◆ **How to complete this task**
Using the entries below, show all lines with the string "Figure".

◆ **Entries provided**
◇ ◇ ◇ ◇ ◇

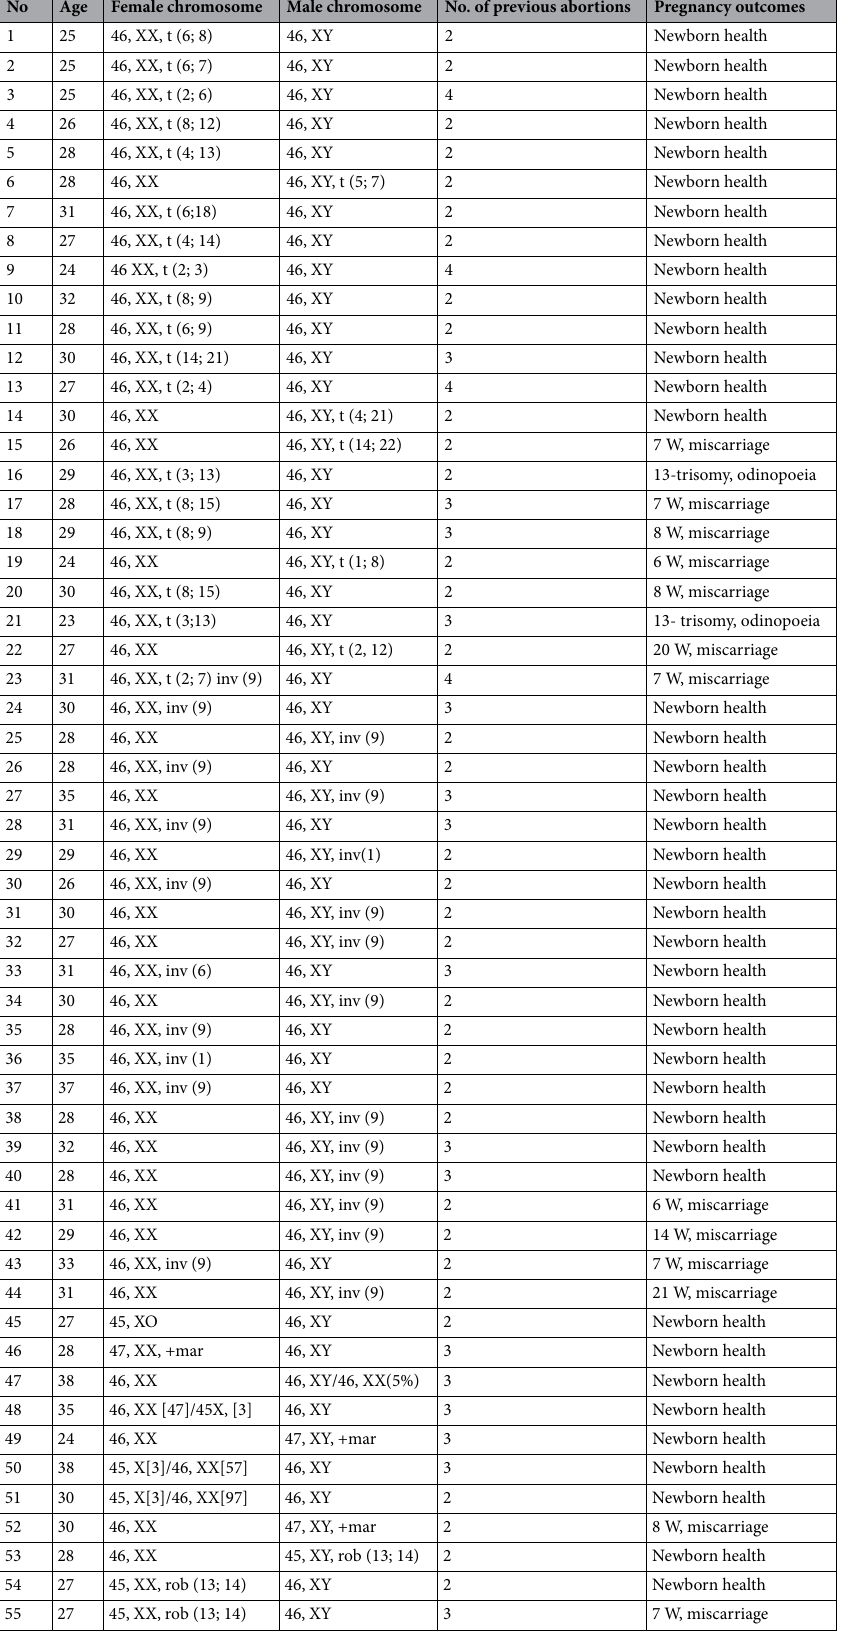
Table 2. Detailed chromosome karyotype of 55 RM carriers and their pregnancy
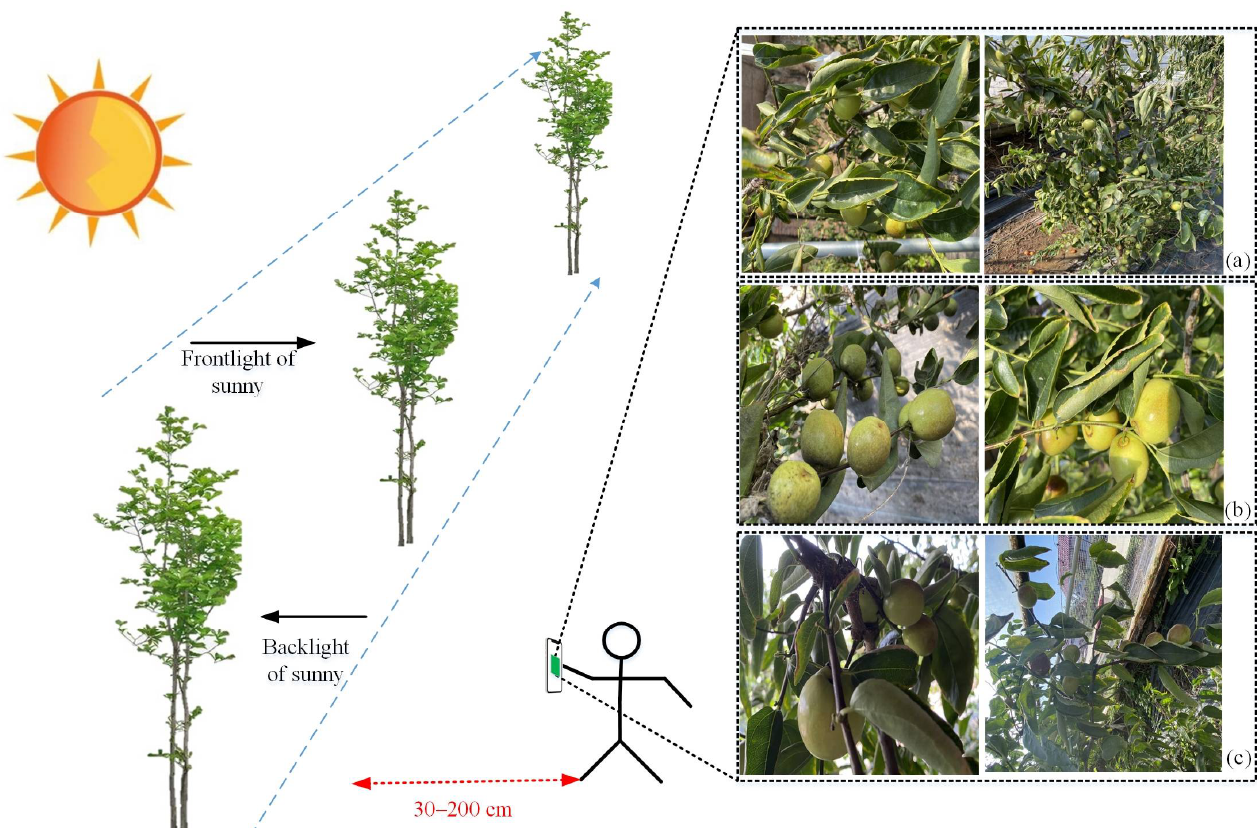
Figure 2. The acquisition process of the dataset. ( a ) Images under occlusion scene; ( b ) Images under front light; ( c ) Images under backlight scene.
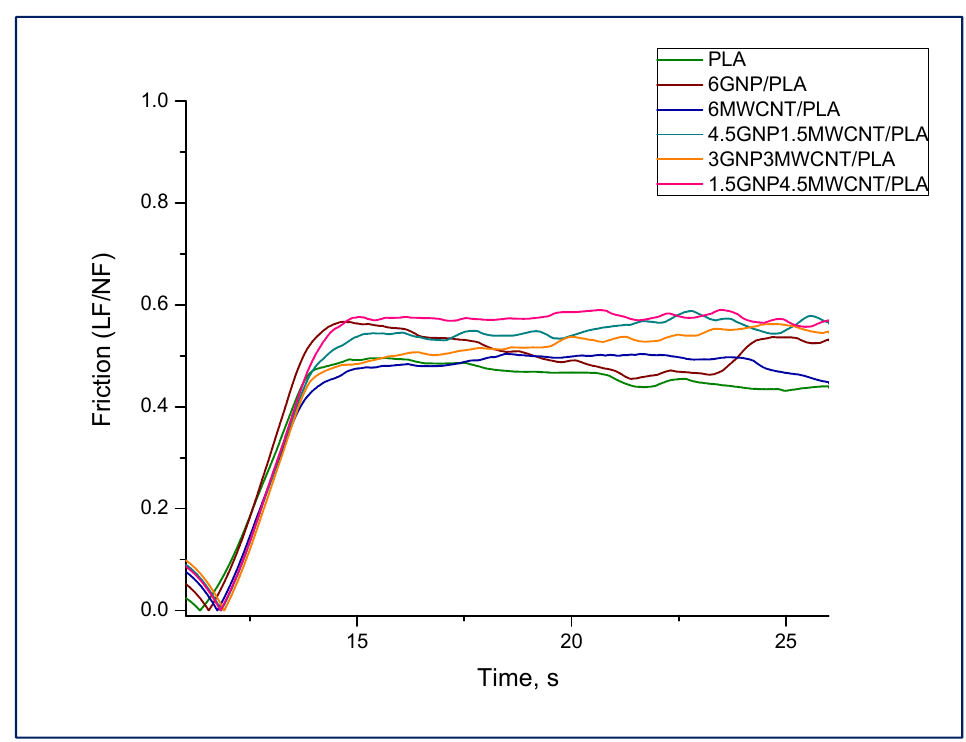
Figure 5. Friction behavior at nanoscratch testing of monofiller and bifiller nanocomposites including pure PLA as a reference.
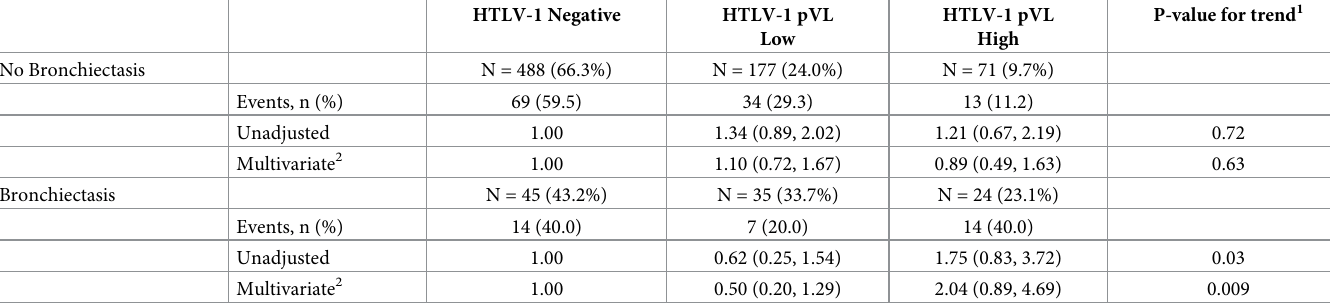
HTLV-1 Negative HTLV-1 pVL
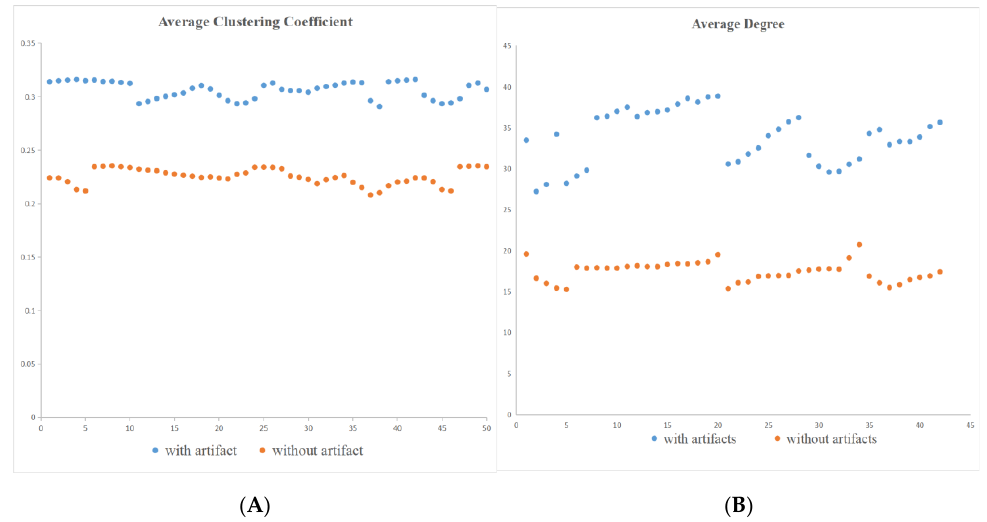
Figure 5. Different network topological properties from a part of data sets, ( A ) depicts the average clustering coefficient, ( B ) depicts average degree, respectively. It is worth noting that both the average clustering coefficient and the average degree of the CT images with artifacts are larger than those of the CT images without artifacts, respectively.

◇ ◇ ◇ ◇ ◇

◆ **Result below**
Figure 2. The acquisition process of the dataset. ( a ) Images under occlusion scene; ( b ) Images under front light; ( c ) Images under backlight scene.
Figure 5. Friction behavior at nanoscratch testing of monofiller and bifiller nanocomposites including pure PLA as a reference.
Figure 5. Different network topological properties from a part of data sets, ( A ) depicts the average clustering coefficient, ( B ) depicts average degree, respectively. It is worth noting that both the average clustering coefficient and the average degree of the CT images with artifacts are larger than those of the CT images without artifacts, respectively.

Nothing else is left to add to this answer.